**TO DO**
An exact copy of every entry is needed, without the pictures.

**INPUT FOR THIS TASK**
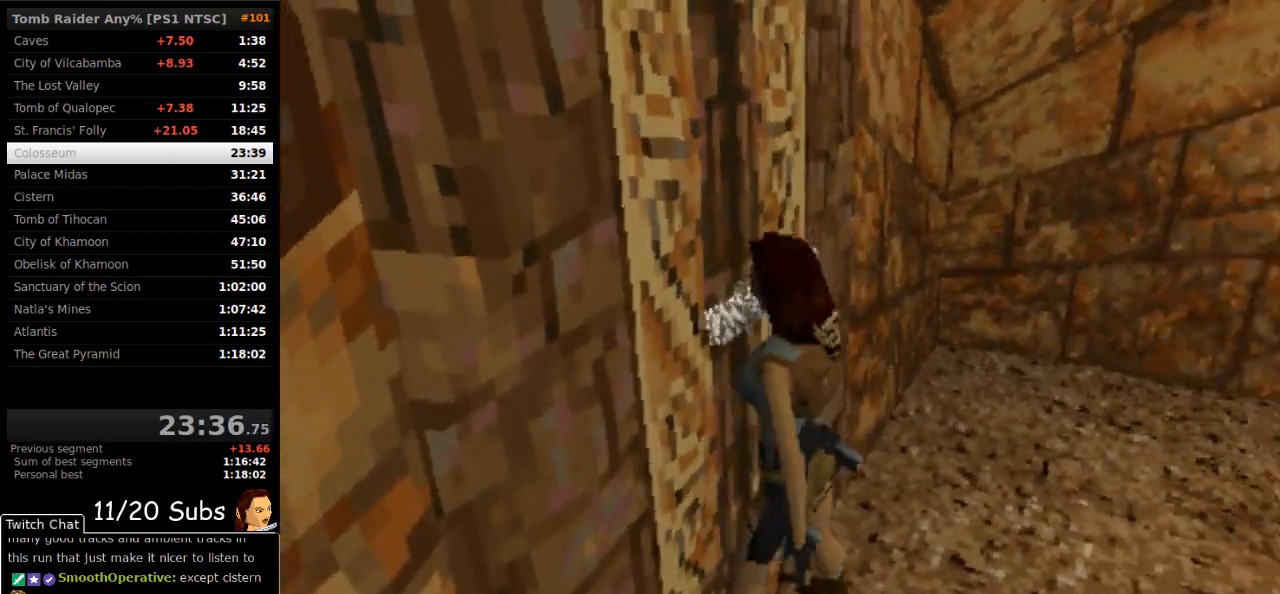
{"dt_ms": 500, "buttons": ["SQUARE", "DPAD_DOWN"], "right_stick": "center", "events": []}
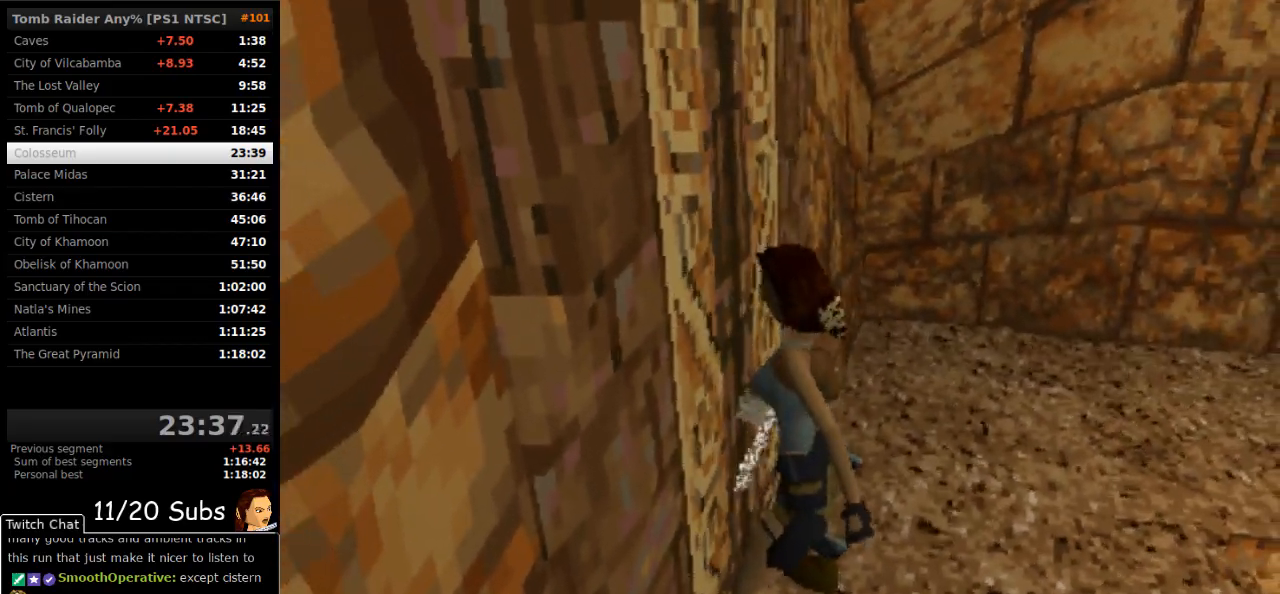
{"dt_ms": 500, "buttons": ["SQUARE", "DPAD_DOWN"], "right_stick": "center", "events": []}
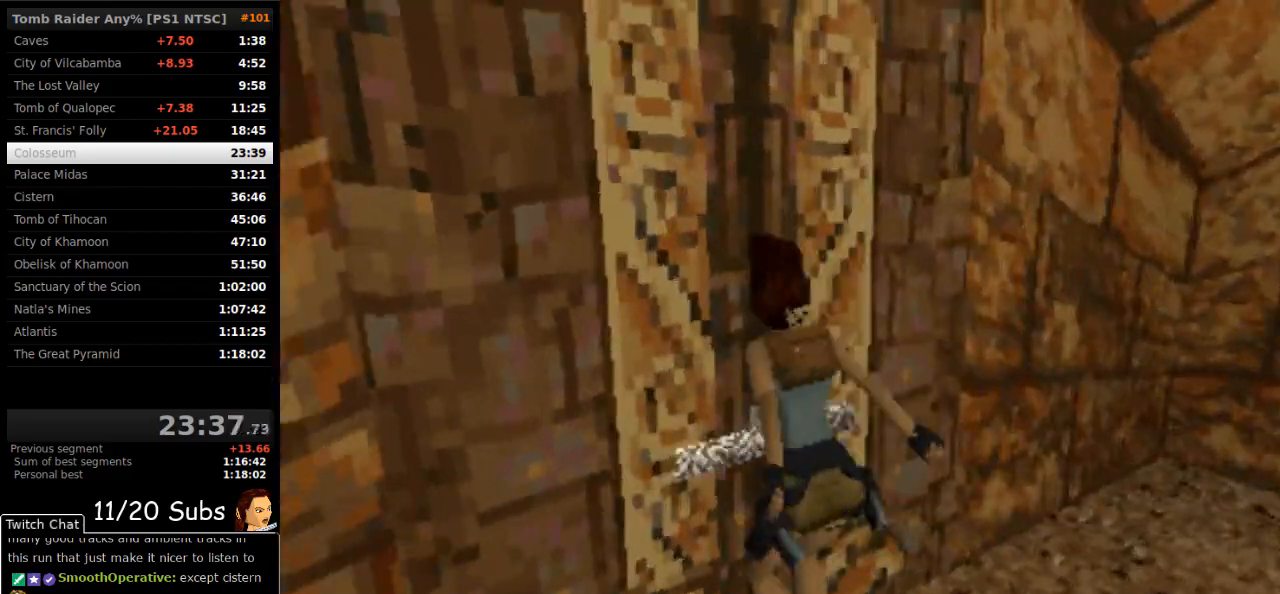
{"dt_ms": 500, "buttons": ["CIRCLE"], "right_stick": "center", "events": [[167, "DPAD_DOWN", "up"], [217, "SQUARE", "up"], [283, "L2", "down"], [333, "L2", "up"], [367, "CIRCLE", "down"]]}
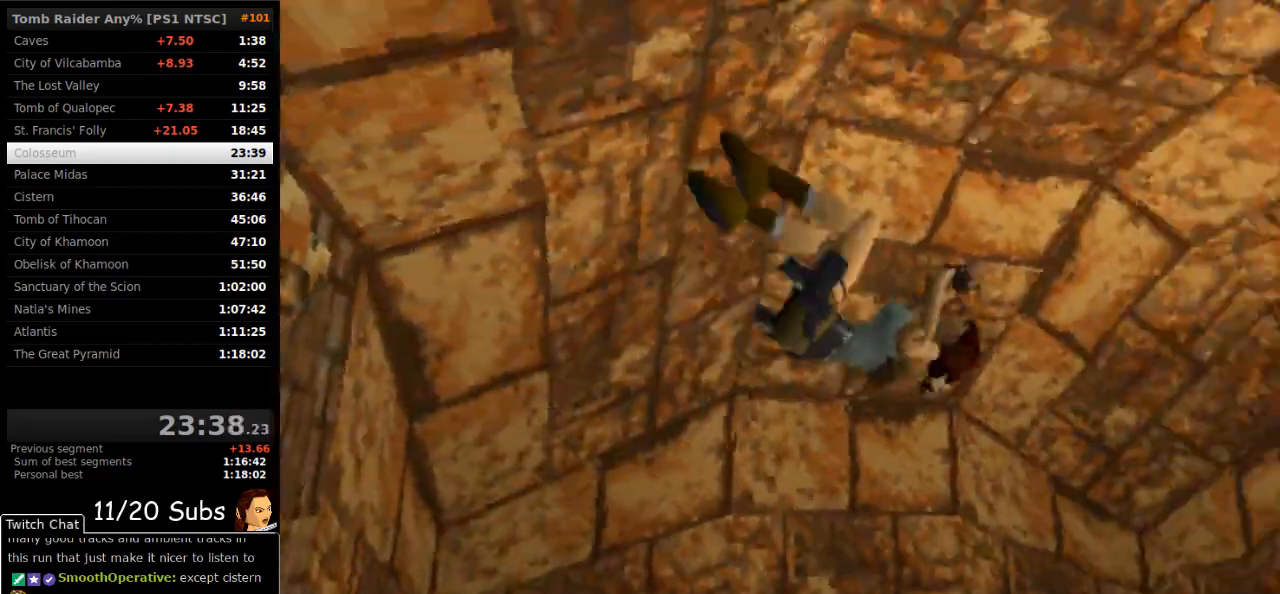
{"dt_ms": 500, "buttons": ["CIRCLE"], "right_stick": "center", "events": []}
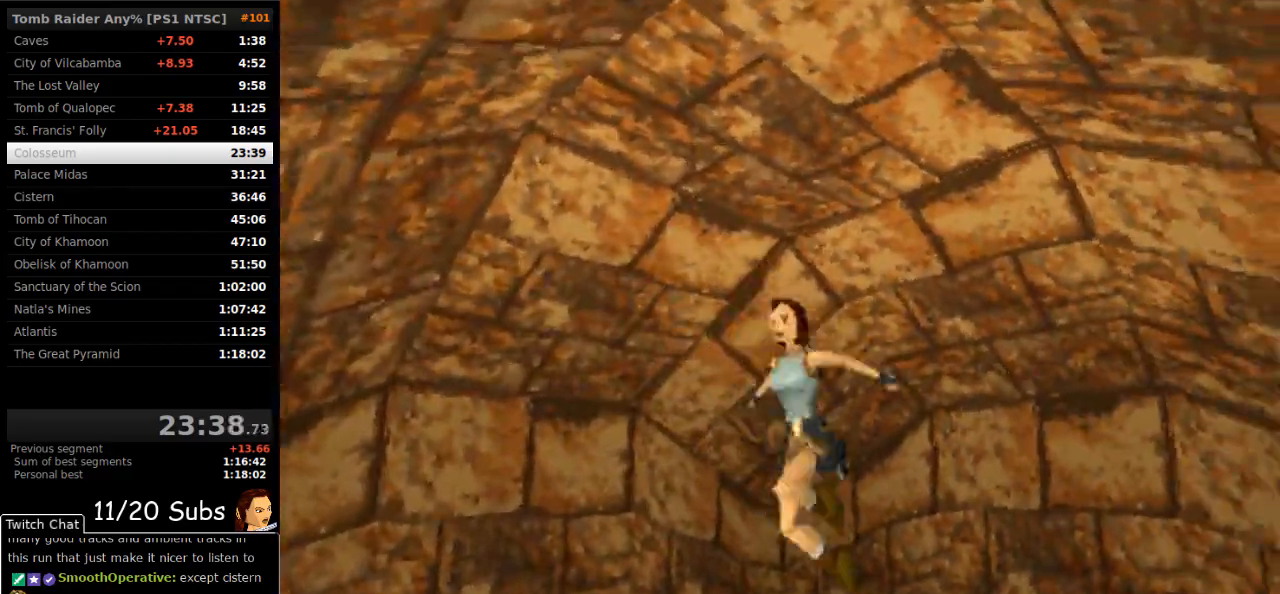
{"dt_ms": 500, "buttons": ["CIRCLE"], "right_stick": "center", "events": []}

**EXERCISE ANSWER**
{"dt_ms": 500, "buttons": ["SQUARE", "DPAD_DOWN"], "right_stick": "center", "events": []}
{"dt_ms": 500, "buttons": ["SQUARE", "DPAD_DOWN"], "right_stick": "center", "events": []}
{"dt_ms": 500, "buttons": ["CIRCLE"], "right_stick": "center", "events": [[167, "DPAD_DOWN", "up"], [217, "SQUARE", "up"], [283, "L2", "down"], [333, "L2", "up"], [367, "CIRCLE", "down"]]}
{"dt_ms": 500, "buttons": ["CIRCLE"], "right_stick": "center", "events": []}
{"dt_ms": 500, "buttons": ["CIRCLE"], "right_stick": "center", "events": []}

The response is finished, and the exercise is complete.